The second-lien term loan contains call protection of 103 in year one, 102 in year two and 101 in year three. These call protection provisions were a part of the second-lien credit terms since launch.

Danielson's $1.115 billion credit facility also contains a $100 million six-year revolver (B1/B+) and a $340 million seven-year pre-funded letter-of-credit facility (B1/B+), with both of these tranches seeing pricing firm up recently at Libor plus 300 basis points as well.

The revolver contains a 50 basis point commitment fee.

Goldman Sachs and Credit Suisse First Boston are joint lead arrangers on the deal, with Goldman the left lead.

Proceeds will be used to help finance the acquisition of American Ref-Fuel Holdings Corp. and refinance corporate debt.

Danielson is a Fairfield, N.J., renewable energy and waste disposal company. American Ref-Fuel is a Montvale, N.J., owner and operator of waste-to-energy facilities.

Danielson breaks

Danielson's credit facility hit the secondary in the afternoon, with the $275 million first-lien term loan B and the $340 million pre-funded letter-of-credit facility, which are being traded as a strip, opening around par ½ bid, 101 offered and maintaining those levels throughout the remainder of the session, according to a trader.

"It opened up pretty strong and kind of stayed that way through the close," the trader added.

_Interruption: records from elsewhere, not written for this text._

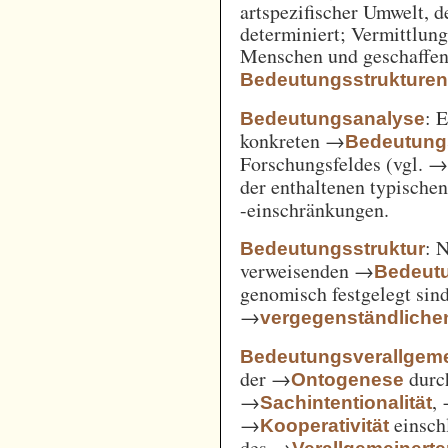
artspezifischer Umwelt, d
determiniert; Vermittlu
Menschen und geschaffen
Bedeutungsstrukture
: 
Bedeutungsanalyse
konkreten →
Bedeutung
Forschungsfeldes (vgl. 
der enthaltenen typische
-einschränkungen.
: 
Bedeutungsstruktur
verweisenden →
Bedeut
genomisch festgelegt si
→
vergegenständliche
Bedeutungsverallgem
der →
durc
Ontogenese
→
,
Sachintentionalität
→
einsch
Kooperativität
des →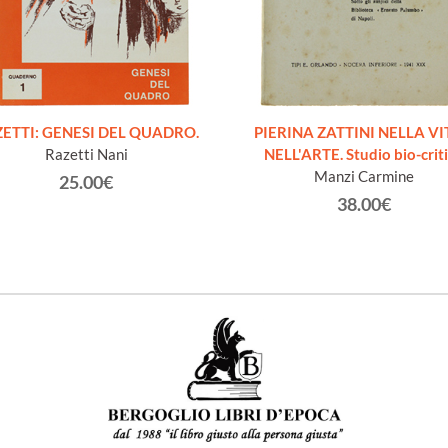
ETTI: GENESI DEL QUADRO.
PIERINA ZATTINI NELLA VI
Razetti Nani
NELL'ARTE. Studio bio-crit
Manzi Carmine
25.00€
38.00€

As for the $400 million second-lien term loan, that tranche opened for trading around 99¾ bid, par offered with the paper consistently quoted at those levels throughout the day as well, the trader said, adding that the second-lien paper didn't trade all that much in Friday's quiet market.

TCW auctions portfolio

TCW auctioned a $240 million portfolio comprised of all par names on Friday, with Deutsche Bank walking away the winner, according to market sources.

Although it is unknown what Deutsche bid for the portfolio, traders did find out that the cover bid, which came from Bank of America, was 100.95.

Triad closes

Triad Hospitals Inc. closed on its new $1.1 billion credit facility (Ba2/BB) due June 2011 consisting of a $500 million term loan A and a $600 million revolver, with both tranches priced at an initial interest rate of Libor plus 125 basis points, according to a company news release.

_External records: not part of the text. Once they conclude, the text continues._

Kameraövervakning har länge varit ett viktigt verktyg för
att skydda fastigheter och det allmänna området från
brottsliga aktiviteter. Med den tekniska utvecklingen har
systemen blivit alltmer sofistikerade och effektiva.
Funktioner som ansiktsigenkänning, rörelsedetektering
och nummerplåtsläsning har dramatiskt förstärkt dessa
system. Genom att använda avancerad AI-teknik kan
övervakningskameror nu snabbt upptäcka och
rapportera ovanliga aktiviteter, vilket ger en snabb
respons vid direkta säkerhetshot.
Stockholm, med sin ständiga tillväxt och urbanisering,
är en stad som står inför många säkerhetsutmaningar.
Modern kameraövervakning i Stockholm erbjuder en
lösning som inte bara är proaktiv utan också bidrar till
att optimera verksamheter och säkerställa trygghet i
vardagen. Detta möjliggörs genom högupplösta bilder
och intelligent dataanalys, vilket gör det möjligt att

Pricing on the A loan and the revolver is based on a leverage-based grid and can range from Libor plus 87.5 to 175 basis points.

The revolver was undrawn at closing.

The new facility replaces the company's previous $843 million credit facility that consisted of a $38.4 million term loan A due March 2007 with an interest rate of Libor plus 200 basis points, a $400 million revolver due April 2007 and a $404.2 million term loan B due September 2008 with an interest rate of Libor plus 225 basis points.

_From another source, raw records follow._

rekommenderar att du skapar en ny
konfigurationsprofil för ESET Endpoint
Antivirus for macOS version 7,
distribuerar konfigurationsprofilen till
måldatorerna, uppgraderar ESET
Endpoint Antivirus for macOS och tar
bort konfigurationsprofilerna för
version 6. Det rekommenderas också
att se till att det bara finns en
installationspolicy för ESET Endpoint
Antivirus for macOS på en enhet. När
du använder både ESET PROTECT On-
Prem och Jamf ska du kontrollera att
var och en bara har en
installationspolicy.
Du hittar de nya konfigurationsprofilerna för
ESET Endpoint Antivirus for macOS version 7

In addition to the improved pricing, the new facility gives Triad more financial flexibility by increasing the size of the revolver and by delaying 75% of the principal repayment of the new term loan A until the last year of the credit facility, the release said.

Bank of America is administrative agent, The Bank of Nova Scotia is syndication agent, and JP Morgan Chase Bank, SunTrust Bank and Wachovia Bank are co-documentation agents on the deal.

Triad is a Plano, Texas, owner and manager of hospitals and ambulatory surgery centers.